Her eyes sparkle. “Oops.”

“The way you sounded when you were making yourself come this morning…Sasha…”

She sucks in her lips. What is she thinking? She’s so hard to read. She looks around. “This place…I feel like we’re in a fishbowl…”

“So come to dinner.”

“Hold on, I just felt my phone go.” She pulls her phone from her purse. “Work meltdown. I absolutely have to handle this.”

“What is it?”

“It’s nothing that needs to be your problem.” She stands. “A fire to put out.”

“Dinner,” I say. “Tonight. Does seven work?”

She grins. “Am I crazy to say yes?”

“Probably.”

“Fine. Let’s do this! Name the time and place.”

I stand. “I’ll text you. You’ll have to unblock me, of course.”

She narrows her eyes. “You know what? Email would be better. Way better.”

“You’re not going to unblock me?”

“It’s a long story.” She looks at the door, back at me, seeming torn. “I really do wish I could stay.”

“I’ll email you.” I watch her leave.

Nineteen

Lizzie

I’m workingon the Instagram strategy when Sasha messages me to meet her in the marketing meeting room.

The marketing meeting room is an enclosed space with a nice view that would be a perfect spot for putting out bagels and coffee in the morning for the team, maybe with a big stuffed chair or two for nice breaks and creative collaboration. It would be a great place to set out cake and balloons for people’s birthdays. Maybe even a Ping-Pong table and some Nerf basketball action.

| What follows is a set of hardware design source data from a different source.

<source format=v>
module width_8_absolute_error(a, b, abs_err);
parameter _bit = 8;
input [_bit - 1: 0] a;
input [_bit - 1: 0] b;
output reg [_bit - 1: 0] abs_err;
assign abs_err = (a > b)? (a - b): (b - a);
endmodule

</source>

This being Vossameer, of course, this perfectly nice room is where meetings with business vendors happen. It’s where the team is gathered to be yelled at. And most of all, it’s where people go to be fired.

With shaking hands I grab my phone. I text Mia one word.

Fuck.

Mia:Wut?

Me:Surprise private meeting with Sasha. In the firing chamber.

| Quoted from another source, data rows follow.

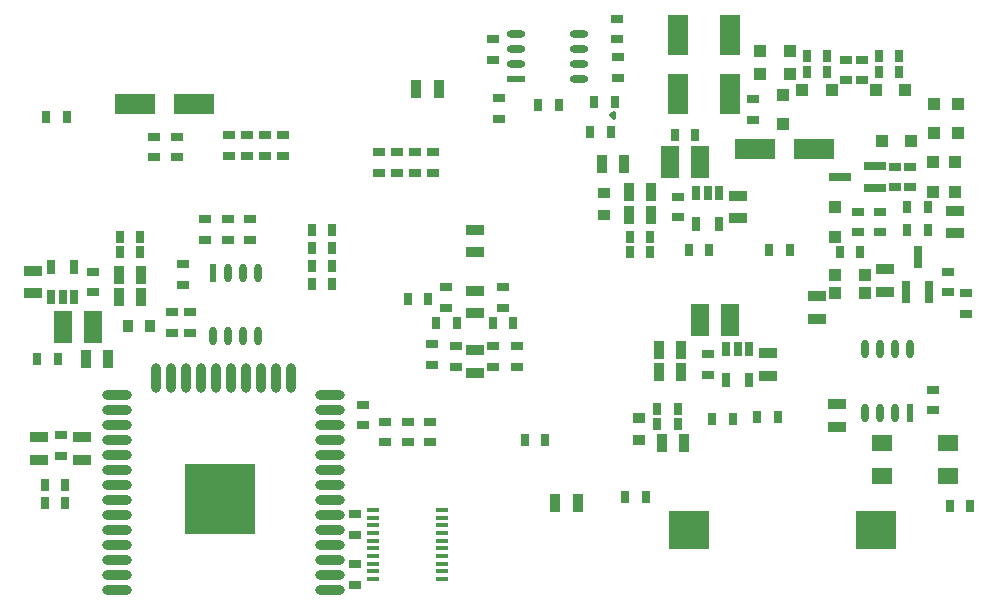
<source format=gbp>
G04 #@! TF.GenerationSoftware,KiCad,Pcbnew,5.0.0-rc2-dev-unknown+dfsg1+20180318-2*
G04 #@! TF.CreationDate,2018-05-20T22:20:08+02:00*
G04 #@! TF.ProjectId,ulx3s,756C7833732E6B696361645F70636200,rev?*
G04 #@! TF.SameCoordinates,Original*
G04 #@! TF.FileFunction,Paste,Bot*
G04 #@! TF.FilePolarity,Positive*
%FSLAX46Y46*%
G04 Gerber Fmt 4.6, Leading zero omitted, Abs format (unit mm)*
G04 Created by KiCad (PCBNEW 5.0.0-rc2-dev-unknown+dfsg1+20180318-2) date Sun May 20 22:20:08 2018*
%MOMM*%
%LPD*%
G01*
G04 APERTURE LIST*
%ADD10C,0.350000*%
%ADD11R,1.500000X2.700000*%
%ADD12R,0.700000X1.200000*%
%ADD13R,1.000000X0.400000*%
%ADD14R,3.500000X3.300000*%
%ADD15R,0.600000X1.550000*%
%ADD16O,0.600000X1.550000*%
%ADD17O,2.500000X0.900000*%
%ADD18O,0.900000X2.500000*%
%ADD19R,6.000000X6.000000*%
%ADD20R,1.800000X1.400000*%
%ADD21R,0.970000X1.500000*%
%ADD22R,1.500000X0.970000*%
%ADD23R,0.670000X1.000000*%
%ADD24R,1.000000X0.670000*%
%ADD25R,1.000000X1.000000*%
%ADD26R,0.800000X1.900000*%
%ADD27R,1.900000X0.800000*%
%ADD28R,3.500000X1.800000*%
%ADD29R,1.800000X3.500000*%
%ADD30R,1.000000X0.845000*%
%ADD31R,0.845000X1.000000*%
%ADD32R,1.550000X0.600000*%
%ADD33O,1.550000X0.600000*%
G04 APERTURE END LIST*
D10*
X150296000Y-71062000D02*
X150046000Y-70812000D01*
X150046000Y-70812000D02*
X150296000Y-70562000D01*
X150296000Y-70562000D02*
X150296000Y-71062000D01*
D11*
X155060000Y-74755000D03*
X157600000Y-74755000D03*
X106165000Y-88725000D03*
X103625000Y-88725000D03*
X157600000Y-88090000D03*
X160140000Y-88090000D03*
D12*
X159825000Y-90600000D03*
X160775000Y-90600000D03*
X161725000Y-90600000D03*
X161725000Y-93200000D03*
X159825000Y-93200000D03*
X104575000Y-86215000D03*
X103625000Y-86215000D03*
X102675000Y-86215000D03*
X102675000Y-83615000D03*
X104575000Y-83615000D03*
X157285000Y-77392000D03*
X158235000Y-77392000D03*
X159185000Y-77392000D03*
X159185000Y-79992000D03*
X157285000Y-79992000D03*
D13*
X135735000Y-104215000D03*
X135735000Y-104865000D03*
X135735000Y-105515000D03*
X135735000Y-106165000D03*
X135735000Y-106815000D03*
X135735000Y-107465000D03*
X135735000Y-108115000D03*
X135735000Y-108765000D03*
X135735000Y-109415000D03*
X135735000Y-110065000D03*
X129935000Y-110065000D03*
X129935000Y-109415000D03*
X129935000Y-108765000D03*
X129935000Y-108115000D03*
X129935000Y-107465000D03*
X129935000Y-106815000D03*
X129935000Y-106165000D03*
X129935000Y-105515000D03*
X129935000Y-104865000D03*
X129935000Y-104215000D03*
D14*
X172485000Y-105870000D03*
X156685000Y-105870000D03*
D15*
X175395000Y-96015000D03*
D16*
X174125000Y-96015000D03*
X172855000Y-96015000D03*
X171585000Y-96015000D03*
X171585000Y-90615000D03*
X172855000Y-90615000D03*
X174125000Y-90615000D03*
X175395000Y-90615000D03*
D15*
X116325000Y-84120000D03*
D16*
X117595000Y-84120000D03*
X118865000Y-84120000D03*
X120135000Y-84120000D03*
X120135000Y-89520000D03*
X118865000Y-89520000D03*
X117595000Y-89520000D03*
X116325000Y-89520000D03*
D17*
X126230000Y-111000000D03*
X126230000Y-109730000D03*
X126230000Y-108460000D03*
X126230000Y-107190000D03*
X126230000Y-105920000D03*
X126230000Y-104650000D03*
X126230000Y-103380000D03*
X126230000Y-102110000D03*
X126230000Y-100840000D03*
X126230000Y-99570000D03*
X126230000Y-98300000D03*
X126230000Y-97030000D03*
X126230000Y-95760000D03*
X126230000Y-94490000D03*
D18*
X122945000Y-93000000D03*
X121675000Y-93000000D03*
X120405000Y-93000000D03*
X119135000Y-93000000D03*
X117865000Y-93000000D03*
X116595000Y-93000000D03*
X115325000Y-93000000D03*
X114055000Y-93000000D03*
X112785000Y-93000000D03*
X111515000Y-93000000D03*
D17*
X108230000Y-94490000D03*
X108230000Y-95760000D03*
X108230000Y-97030000D03*
X108230000Y-98300000D03*
X108230000Y-99570000D03*
X108230000Y-100840000D03*
X108230000Y-102110000D03*
X108230000Y-103380000D03*
X108230000Y-104650000D03*
X108230000Y-105920000D03*
X108230000Y-107190000D03*
X108230000Y-108460000D03*
X108230000Y-109730000D03*
X108230000Y-111000000D03*
D19*
X116930000Y-103300000D03*
D20*
X178576000Y-98522000D03*
X172976000Y-98522000D03*
X172976000Y-101322000D03*
X178576000Y-101322000D03*
D21*
X133546000Y-68550000D03*
X135456000Y-68550000D03*
D22*
X101085000Y-83960000D03*
X101085000Y-85870000D03*
D23*
X153985000Y-96910000D03*
X155735000Y-96910000D03*
D21*
X156015000Y-90630000D03*
X154105000Y-90630000D03*
X154105000Y-92535000D03*
X156015000Y-92535000D03*
D22*
X163315000Y-90945000D03*
X163315000Y-92855000D03*
D23*
X151645000Y-82375000D03*
X153395000Y-82375000D03*
D21*
X153475000Y-79200000D03*
X151565000Y-79200000D03*
X153475000Y-77295000D03*
X151565000Y-77295000D03*
D22*
X160775000Y-79520000D03*
X160775000Y-77610000D03*
D23*
X108465000Y-81105000D03*
X110215000Y-81105000D03*
D21*
X108385000Y-84280000D03*
X110295000Y-84280000D03*
X110295000Y-86185000D03*
X108385000Y-86185000D03*
D22*
X173221000Y-83833000D03*
X173221000Y-85743000D03*
D24*
X175380000Y-76900000D03*
X175380000Y-75150000D03*
D22*
X105276000Y-99967000D03*
X105276000Y-98057000D03*
X167506000Y-88029000D03*
X167506000Y-86119000D03*
X138500000Y-90665000D03*
X138500000Y-92575000D03*
D24*
X150589600Y-64359000D03*
X150589600Y-62609000D03*
D22*
X138500000Y-82375000D03*
X138500000Y-80465000D03*
X138500000Y-87575000D03*
X138500000Y-85665000D03*
X101593000Y-99967000D03*
X101593000Y-98057000D03*
D21*
X154359000Y-98504000D03*
X156269000Y-98504000D03*
X105591000Y-91392000D03*
X107501000Y-91392000D03*
X151189000Y-74882000D03*
X149279000Y-74882000D03*
D24*
X140900000Y-87095000D03*
X140900000Y-85345000D03*
X136100000Y-87095000D03*
X136100000Y-85345000D03*
X136900000Y-92095000D03*
X136900000Y-90345000D03*
X140100000Y-90345000D03*
X140100000Y-92095000D03*
X142100000Y-92095000D03*
X142100000Y-90345000D03*
X134900000Y-90145000D03*
X134900000Y-91895000D03*
D23*
X135225000Y-88420000D03*
X136975000Y-88420000D03*
X140025000Y-88420000D03*
X141775000Y-88420000D03*
X163425000Y-82220000D03*
X165175000Y-82220000D03*
X158375000Y-82220000D03*
X156625000Y-82220000D03*
D24*
X177300000Y-94025000D03*
X177300000Y-95775000D03*
D21*
X145342000Y-103584000D03*
X147252000Y-103584000D03*
D23*
X103995000Y-70963000D03*
X102245000Y-70963000D03*
X103245000Y-91410000D03*
X101495000Y-91410000D03*
D24*
X180094000Y-87586000D03*
X180094000Y-85836000D03*
D23*
X180473000Y-103856000D03*
X178723000Y-103856000D03*
X158645000Y-96490000D03*
X160395000Y-96490000D03*
X132827200Y-86330000D03*
X134577200Y-86330000D03*
D22*
X169172000Y-95281000D03*
X169172000Y-97191000D03*
X179190000Y-80790000D03*
X179190000Y-78880000D03*
D25*
X169050000Y-84280000D03*
X171550000Y-84280000D03*
X169030000Y-78585000D03*
X169030000Y-81085000D03*
X171550000Y-85804000D03*
X169050000Y-85804000D03*
X179190000Y-74775000D03*
X179190000Y-77275000D03*
X177285000Y-77275000D03*
X177285000Y-74775000D03*
X172987000Y-72977000D03*
X175487000Y-72977000D03*
X164585000Y-69060000D03*
X164585000Y-71560000D03*
X168756000Y-68659000D03*
X166256000Y-68659000D03*
X174979000Y-68659000D03*
X172479000Y-68659000D03*
X165200000Y-67262000D03*
X162700000Y-67262000D03*
X162700000Y-65357000D03*
X165200000Y-65357000D03*
X177412000Y-72322000D03*
X177412000Y-69822000D03*
X179444000Y-69822000D03*
X179444000Y-72322000D03*
D26*
X176015000Y-82780000D03*
X175065000Y-85780000D03*
X176965000Y-85780000D03*
D27*
X172435000Y-75075000D03*
X172435000Y-76975000D03*
X169435000Y-76025000D03*
D28*
X114761000Y-69802000D03*
X109761000Y-69802000D03*
X167212000Y-73612000D03*
X162212000Y-73612000D03*
D29*
X155695000Y-69000000D03*
X155695000Y-64000000D03*
X160140000Y-69000000D03*
X160140000Y-64000000D03*
D24*
X113277000Y-74360000D03*
X113277000Y-72610000D03*
X111372000Y-72610000D03*
X111372000Y-74360000D03*
D23*
X155455000Y-72487000D03*
X157205000Y-72487000D03*
D24*
X171316000Y-66090000D03*
X171316000Y-67840000D03*
X169919000Y-67840000D03*
X169919000Y-66090000D03*
D23*
X174477000Y-65738000D03*
X172727000Y-65738000D03*
D24*
X128390000Y-106321000D03*
X128390000Y-104571000D03*
X117722000Y-72483000D03*
X117722000Y-74233000D03*
X119246000Y-74233000D03*
X119246000Y-72483000D03*
X120770000Y-72483000D03*
X120770000Y-74233000D03*
X122294000Y-74233000D03*
X122294000Y-72483000D03*
D23*
X145655000Y-69900000D03*
X143905000Y-69900000D03*
D30*
X152393000Y-96398500D03*
X152393000Y-98323500D03*
D31*
X111064500Y-88598000D03*
X109139500Y-88598000D03*
D30*
X149472000Y-77348500D03*
X149472000Y-79273500D03*
D23*
X166631000Y-65738000D03*
X168381000Y-65738000D03*
X124721000Y-85060000D03*
X126471000Y-85060000D03*
X126471000Y-83536000D03*
X124721000Y-83536000D03*
X126471000Y-82012000D03*
X124721000Y-82012000D03*
X124721000Y-80470000D03*
X126471000Y-80470000D03*
D24*
X130422000Y-73898000D03*
X130422000Y-75648000D03*
X131961000Y-75648000D03*
X131961000Y-73898000D03*
X133485000Y-73898000D03*
X133485000Y-75648000D03*
X135009000Y-75648000D03*
X135009000Y-73898000D03*
X113785000Y-83405000D03*
X113785000Y-85155000D03*
D23*
X151264000Y-103076000D03*
X153014000Y-103076000D03*
X164190000Y-96345000D03*
X162440000Y-96345000D03*
D24*
X178555000Y-85790000D03*
X178555000Y-84040000D03*
X112896000Y-89219000D03*
X112896000Y-87469000D03*
X170935000Y-80710000D03*
X170935000Y-78960000D03*
D23*
X103865000Y-102060000D03*
X102115000Y-102060000D03*
D24*
X114420000Y-89219000D03*
X114420000Y-87469000D03*
D23*
X171175000Y-82375000D03*
X169425000Y-82375000D03*
D24*
X172840000Y-80710000D03*
X172840000Y-78960000D03*
X162045000Y-69435000D03*
X162045000Y-71185000D03*
D23*
X175140000Y-80470000D03*
X176890000Y-80470000D03*
D24*
X174110000Y-75150000D03*
X174110000Y-76900000D03*
X128390000Y-110555000D03*
X128390000Y-108805000D03*
X119500000Y-79595000D03*
X119500000Y-81345000D03*
D23*
X176890000Y-78565000D03*
X175140000Y-78565000D03*
D24*
X140025500Y-66105000D03*
X140025500Y-64355000D03*
X140597000Y-71076000D03*
X140597000Y-69326000D03*
X150615000Y-65897000D03*
X150615000Y-67647000D03*
D23*
X150050000Y-72215000D03*
X148300000Y-72215000D03*
X150362000Y-69693000D03*
X148612000Y-69693000D03*
D24*
X129025000Y-95300000D03*
X129025000Y-97050000D03*
X117595000Y-79595000D03*
X117595000Y-81345000D03*
X115690000Y-81345000D03*
X115690000Y-79595000D03*
D23*
X142755000Y-98250000D03*
X144505000Y-98250000D03*
D24*
X132835000Y-98490000D03*
X132835000Y-96740000D03*
X130930000Y-96740000D03*
X130930000Y-98490000D03*
D23*
X103865000Y-103600000D03*
X102115000Y-103600000D03*
D24*
X103498000Y-99633000D03*
X103498000Y-97883000D03*
X134740000Y-96740000D03*
X134740000Y-98490000D03*
D23*
X166631000Y-67135000D03*
X168381000Y-67135000D03*
X172725000Y-67120000D03*
X174475000Y-67120000D03*
X155735000Y-95640000D03*
X153985000Y-95640000D03*
X108465000Y-82375000D03*
X110215000Y-82375000D03*
X153395000Y-81105000D03*
X151645000Y-81105000D03*
D24*
X158235000Y-91025000D03*
X158235000Y-92775000D03*
X106165000Y-85790000D03*
X106165000Y-84040000D03*
X155695000Y-77690000D03*
X155695000Y-79440000D03*
D32*
X141980000Y-67706500D03*
D33*
X141980000Y-66436500D03*
X141980000Y-65166500D03*
X141980000Y-63896500D03*
X147380000Y-63896500D03*
X147380000Y-65166500D03*
X147380000Y-66436500D03*
X147380000Y-67706500D03*
M02*

</source>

Mia sends me back several empathetic emojis. I send her a black sideways heart, then I silence my phone and put it in the pocket of my ugly dress. If there’s one thing you can count on with ugly dresses, it’s really good pockets.

Sasha is in the room when I get there. She’s sitting at the head of the table that will never hold a birthday cake. Her phone is on the table next to a yellow legal pad, over which her pen is poised.

“Take a seat,” she says.

I take a seat on the long side, leaving one chair between us.

“Do you know why I’ve called you in? Can you guess?”